Negli ultimi anni, il tema delle emissioni di gas serra è diventato centrale nel dibattito pubblico, influenzando profondamente le politiche ambientali e le strategie delle imprese. Recentemente ISPRA ha pubblicato un importante rapporto “Ambiente in Italia: uno sguardo d’insieme, Annuario dei dati ambientali 2024” che fornisce un quadro dettagliato sull’andamento delle emissioni nel nostro Paese. Scopriamo insieme cosa ci raccontano questi dati e cosa possiamo aspettarci per il futuro.
Dal 1990 ad oggi 📉
Nel 2022 le emissioni sono risultate inferiori del 21% rispetto al 1990: questa riduzione è stata favorita da una recente frenata economica che ha diminuito i consumi, ma anche dalla crescita dell’uso di energie rinnovabili, che ha ridotto del 20% le emissioni di CO₂ legate al settore energetico.
La gran parte delle emissioni è costituita da anidride carbonica (CO₂), prodotta prevalentemente dall’impiego di combustibili fossili come petrolio, carbone e gas naturale. Altri gas significativi per l’effetto serra sono il metano (CH₄), originato principalmente dall’allevamento animale, dalla gestione dei rifiuti e da perdite nel settore energetico e il protossido di azoto (N₂O), le cui emissioni derivano soprattutto dalle attività agricole e dai trasporti.
Diversa è la situazione per gli F-gas (come HFC, PFC, SF₆ e NF₃): pur avendo un contributo minore rispetto agli altri gas citati, le loro emissioni sono cresciute sensibilmente dal 1990, a causa soprattutto dell’aumento delle attività industriali e dell’uso dei sistemi di refrigerazione.

Fonte: ISPRA
Scenari futuri 🔭
Questo grafico mostra le previsioni delle emissioni nazionali di gas serra fino al 2040, ipotizzando due possibili scenari: uno che considera le politiche attuate entro il 2022 (comprese quelle previste dal PNRR) e uno che include anche misure aggiuntive indicate nel Piano Nazionale Integrato per l’Energia e il Clima (PNIEC).
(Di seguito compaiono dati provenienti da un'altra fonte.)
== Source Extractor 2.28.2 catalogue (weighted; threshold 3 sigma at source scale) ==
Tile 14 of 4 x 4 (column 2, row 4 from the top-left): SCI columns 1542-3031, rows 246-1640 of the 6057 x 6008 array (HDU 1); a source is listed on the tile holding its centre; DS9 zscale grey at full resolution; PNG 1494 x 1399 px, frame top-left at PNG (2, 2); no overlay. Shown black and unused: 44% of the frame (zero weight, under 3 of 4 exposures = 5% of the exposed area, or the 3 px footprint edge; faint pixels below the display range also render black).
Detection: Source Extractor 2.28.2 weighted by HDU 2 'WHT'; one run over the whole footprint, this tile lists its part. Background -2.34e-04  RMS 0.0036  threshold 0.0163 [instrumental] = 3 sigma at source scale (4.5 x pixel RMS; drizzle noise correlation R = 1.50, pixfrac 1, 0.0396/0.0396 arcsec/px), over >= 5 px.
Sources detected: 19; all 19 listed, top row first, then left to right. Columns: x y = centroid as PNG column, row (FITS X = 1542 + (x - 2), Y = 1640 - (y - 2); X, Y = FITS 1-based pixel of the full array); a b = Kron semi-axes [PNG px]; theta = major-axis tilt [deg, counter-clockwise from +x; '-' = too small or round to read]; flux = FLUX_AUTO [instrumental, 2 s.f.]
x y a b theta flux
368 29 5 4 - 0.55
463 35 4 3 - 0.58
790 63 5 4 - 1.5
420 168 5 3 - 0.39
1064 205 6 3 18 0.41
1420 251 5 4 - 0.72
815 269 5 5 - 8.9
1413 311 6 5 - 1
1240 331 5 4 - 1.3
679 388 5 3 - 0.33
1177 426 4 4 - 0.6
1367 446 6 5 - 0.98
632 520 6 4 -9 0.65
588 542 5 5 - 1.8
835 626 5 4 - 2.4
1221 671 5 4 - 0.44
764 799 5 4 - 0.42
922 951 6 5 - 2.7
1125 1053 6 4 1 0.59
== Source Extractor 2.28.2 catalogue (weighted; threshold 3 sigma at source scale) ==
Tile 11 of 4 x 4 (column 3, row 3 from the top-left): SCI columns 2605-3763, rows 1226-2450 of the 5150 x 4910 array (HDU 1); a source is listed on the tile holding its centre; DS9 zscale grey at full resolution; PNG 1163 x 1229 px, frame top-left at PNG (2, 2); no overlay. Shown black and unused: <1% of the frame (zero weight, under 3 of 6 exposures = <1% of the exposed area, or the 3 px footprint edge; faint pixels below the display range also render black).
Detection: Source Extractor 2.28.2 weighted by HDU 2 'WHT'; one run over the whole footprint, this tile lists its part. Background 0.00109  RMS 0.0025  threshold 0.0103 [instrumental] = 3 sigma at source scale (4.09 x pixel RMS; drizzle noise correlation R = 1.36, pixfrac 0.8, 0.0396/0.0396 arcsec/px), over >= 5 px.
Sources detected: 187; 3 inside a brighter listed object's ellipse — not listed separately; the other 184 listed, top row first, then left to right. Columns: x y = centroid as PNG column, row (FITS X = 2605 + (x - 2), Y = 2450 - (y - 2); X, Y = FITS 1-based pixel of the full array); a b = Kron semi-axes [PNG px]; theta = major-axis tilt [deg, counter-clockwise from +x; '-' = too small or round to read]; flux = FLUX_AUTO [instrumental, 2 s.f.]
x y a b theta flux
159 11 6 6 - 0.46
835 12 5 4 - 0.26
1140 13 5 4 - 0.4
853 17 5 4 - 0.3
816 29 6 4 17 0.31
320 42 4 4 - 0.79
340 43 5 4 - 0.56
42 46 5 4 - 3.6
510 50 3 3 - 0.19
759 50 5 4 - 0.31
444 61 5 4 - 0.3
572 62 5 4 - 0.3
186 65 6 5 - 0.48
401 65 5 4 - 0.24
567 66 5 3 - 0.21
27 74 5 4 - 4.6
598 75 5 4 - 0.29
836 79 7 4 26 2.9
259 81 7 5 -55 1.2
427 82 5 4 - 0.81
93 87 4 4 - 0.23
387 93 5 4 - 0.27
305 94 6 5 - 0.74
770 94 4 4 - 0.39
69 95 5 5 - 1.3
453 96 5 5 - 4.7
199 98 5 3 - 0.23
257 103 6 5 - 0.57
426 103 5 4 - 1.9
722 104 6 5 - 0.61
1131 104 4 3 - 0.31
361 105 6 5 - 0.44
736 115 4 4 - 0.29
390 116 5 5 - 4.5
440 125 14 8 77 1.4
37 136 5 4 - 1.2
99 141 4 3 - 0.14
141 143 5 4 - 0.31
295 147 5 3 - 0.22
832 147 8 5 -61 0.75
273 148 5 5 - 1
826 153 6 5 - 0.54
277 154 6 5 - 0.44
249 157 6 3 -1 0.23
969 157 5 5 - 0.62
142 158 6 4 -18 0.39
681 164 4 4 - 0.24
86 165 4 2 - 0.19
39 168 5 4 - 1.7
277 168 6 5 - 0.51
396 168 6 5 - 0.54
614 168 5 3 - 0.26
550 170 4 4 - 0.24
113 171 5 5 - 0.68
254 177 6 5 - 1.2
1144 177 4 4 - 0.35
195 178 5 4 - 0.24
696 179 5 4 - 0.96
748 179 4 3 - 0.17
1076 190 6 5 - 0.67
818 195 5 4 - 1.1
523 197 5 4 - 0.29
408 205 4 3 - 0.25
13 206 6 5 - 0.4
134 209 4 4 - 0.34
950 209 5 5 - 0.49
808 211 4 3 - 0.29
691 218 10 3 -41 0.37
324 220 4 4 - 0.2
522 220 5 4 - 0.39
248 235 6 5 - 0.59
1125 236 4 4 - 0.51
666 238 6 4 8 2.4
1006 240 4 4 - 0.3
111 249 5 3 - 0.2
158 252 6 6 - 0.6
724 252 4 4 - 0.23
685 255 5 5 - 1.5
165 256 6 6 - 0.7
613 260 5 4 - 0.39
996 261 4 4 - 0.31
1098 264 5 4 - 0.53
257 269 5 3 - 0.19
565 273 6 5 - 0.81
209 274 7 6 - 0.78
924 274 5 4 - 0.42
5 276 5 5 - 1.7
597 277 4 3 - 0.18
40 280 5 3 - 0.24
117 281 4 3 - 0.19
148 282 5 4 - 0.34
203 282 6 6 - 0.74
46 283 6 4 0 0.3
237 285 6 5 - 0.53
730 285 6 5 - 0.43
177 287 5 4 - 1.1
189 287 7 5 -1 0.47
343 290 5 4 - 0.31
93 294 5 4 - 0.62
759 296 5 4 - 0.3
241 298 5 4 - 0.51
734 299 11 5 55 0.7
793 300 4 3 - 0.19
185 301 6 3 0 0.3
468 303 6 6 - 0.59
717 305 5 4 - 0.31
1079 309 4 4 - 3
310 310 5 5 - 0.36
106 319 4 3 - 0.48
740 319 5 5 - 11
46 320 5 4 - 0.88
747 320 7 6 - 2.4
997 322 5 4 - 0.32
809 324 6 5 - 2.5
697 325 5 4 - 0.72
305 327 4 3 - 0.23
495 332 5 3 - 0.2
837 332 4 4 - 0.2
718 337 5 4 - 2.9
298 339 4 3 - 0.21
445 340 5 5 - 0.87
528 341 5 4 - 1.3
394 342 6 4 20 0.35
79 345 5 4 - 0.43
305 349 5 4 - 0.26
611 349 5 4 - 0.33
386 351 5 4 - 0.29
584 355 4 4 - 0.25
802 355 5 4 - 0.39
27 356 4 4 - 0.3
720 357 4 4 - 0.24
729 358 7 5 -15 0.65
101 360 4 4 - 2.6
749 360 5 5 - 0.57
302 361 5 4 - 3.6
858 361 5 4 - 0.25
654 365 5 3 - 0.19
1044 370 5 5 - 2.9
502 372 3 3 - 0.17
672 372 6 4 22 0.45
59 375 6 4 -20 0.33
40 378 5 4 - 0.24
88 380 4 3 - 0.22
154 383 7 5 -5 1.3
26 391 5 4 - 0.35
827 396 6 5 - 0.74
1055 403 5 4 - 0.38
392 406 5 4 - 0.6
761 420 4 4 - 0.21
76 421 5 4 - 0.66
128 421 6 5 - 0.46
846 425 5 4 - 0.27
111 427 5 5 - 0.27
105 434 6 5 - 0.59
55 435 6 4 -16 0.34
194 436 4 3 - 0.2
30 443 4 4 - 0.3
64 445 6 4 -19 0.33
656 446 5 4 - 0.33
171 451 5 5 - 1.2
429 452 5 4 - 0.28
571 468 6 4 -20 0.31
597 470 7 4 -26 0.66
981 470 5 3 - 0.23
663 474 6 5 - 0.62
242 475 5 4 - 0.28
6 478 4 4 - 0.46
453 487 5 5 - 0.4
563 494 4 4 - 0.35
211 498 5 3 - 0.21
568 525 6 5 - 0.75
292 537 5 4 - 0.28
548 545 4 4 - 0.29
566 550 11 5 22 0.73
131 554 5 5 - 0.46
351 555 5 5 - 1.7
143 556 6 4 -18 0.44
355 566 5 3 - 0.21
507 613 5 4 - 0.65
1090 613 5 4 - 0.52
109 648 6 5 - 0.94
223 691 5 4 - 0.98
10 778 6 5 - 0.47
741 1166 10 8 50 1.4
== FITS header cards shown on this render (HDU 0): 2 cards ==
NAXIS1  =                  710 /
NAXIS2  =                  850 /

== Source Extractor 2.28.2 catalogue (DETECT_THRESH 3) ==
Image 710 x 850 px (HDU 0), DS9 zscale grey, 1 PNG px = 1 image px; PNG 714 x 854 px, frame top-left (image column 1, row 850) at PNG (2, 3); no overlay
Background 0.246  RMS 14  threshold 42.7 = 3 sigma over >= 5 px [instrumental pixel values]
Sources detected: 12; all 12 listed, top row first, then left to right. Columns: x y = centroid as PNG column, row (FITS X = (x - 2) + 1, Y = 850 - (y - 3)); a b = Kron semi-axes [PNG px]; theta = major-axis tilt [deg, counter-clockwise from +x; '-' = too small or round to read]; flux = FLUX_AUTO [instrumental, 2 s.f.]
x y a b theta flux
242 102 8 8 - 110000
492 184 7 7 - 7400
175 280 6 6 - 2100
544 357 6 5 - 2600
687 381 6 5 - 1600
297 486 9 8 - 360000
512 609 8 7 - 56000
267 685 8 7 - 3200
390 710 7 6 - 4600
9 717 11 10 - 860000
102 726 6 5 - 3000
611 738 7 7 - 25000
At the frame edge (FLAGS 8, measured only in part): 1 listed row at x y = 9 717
Secondo i dati aggiornati al 2024 e comunicati da ISPRA alla Commissione europea, entro il 2030 le emissioni complessive di gas serra si ridurranno del 38% nel primo scenario, mentre potranno raggiungere una diminuzione del 49% nel secondo scenario.
Pur essendo positivo il trend previsto di diminuzione delle emissioni, anche nel caso dello scenario con politiche aggiuntive, l’andamento risulta insufficiente per raggiungere l’obiettivo posto dall’EU di diminuzione delle emissioni del 55% entro il 2030.

Fonte: ISPRA
La strada che ci aspetta non sarà semplice, ma la direzione ormai è chiara. Le emissioni stanno lentamente diminuendo, però dobbiamo essere consapevoli che gli sforzi attuali non sono ancora sufficienti per raggiungere gli obiettivi che ci siamo dati. Serve più determinazione e collaborazione: ogni settore, ogni impresa e ognuno di noi, con le proprie scelte quotidiane, avrà un ruolo da giocare. È il momento di trasformare le intenzioni in azioni concrete, per garantire davvero un futuro migliore al nostro ambiente.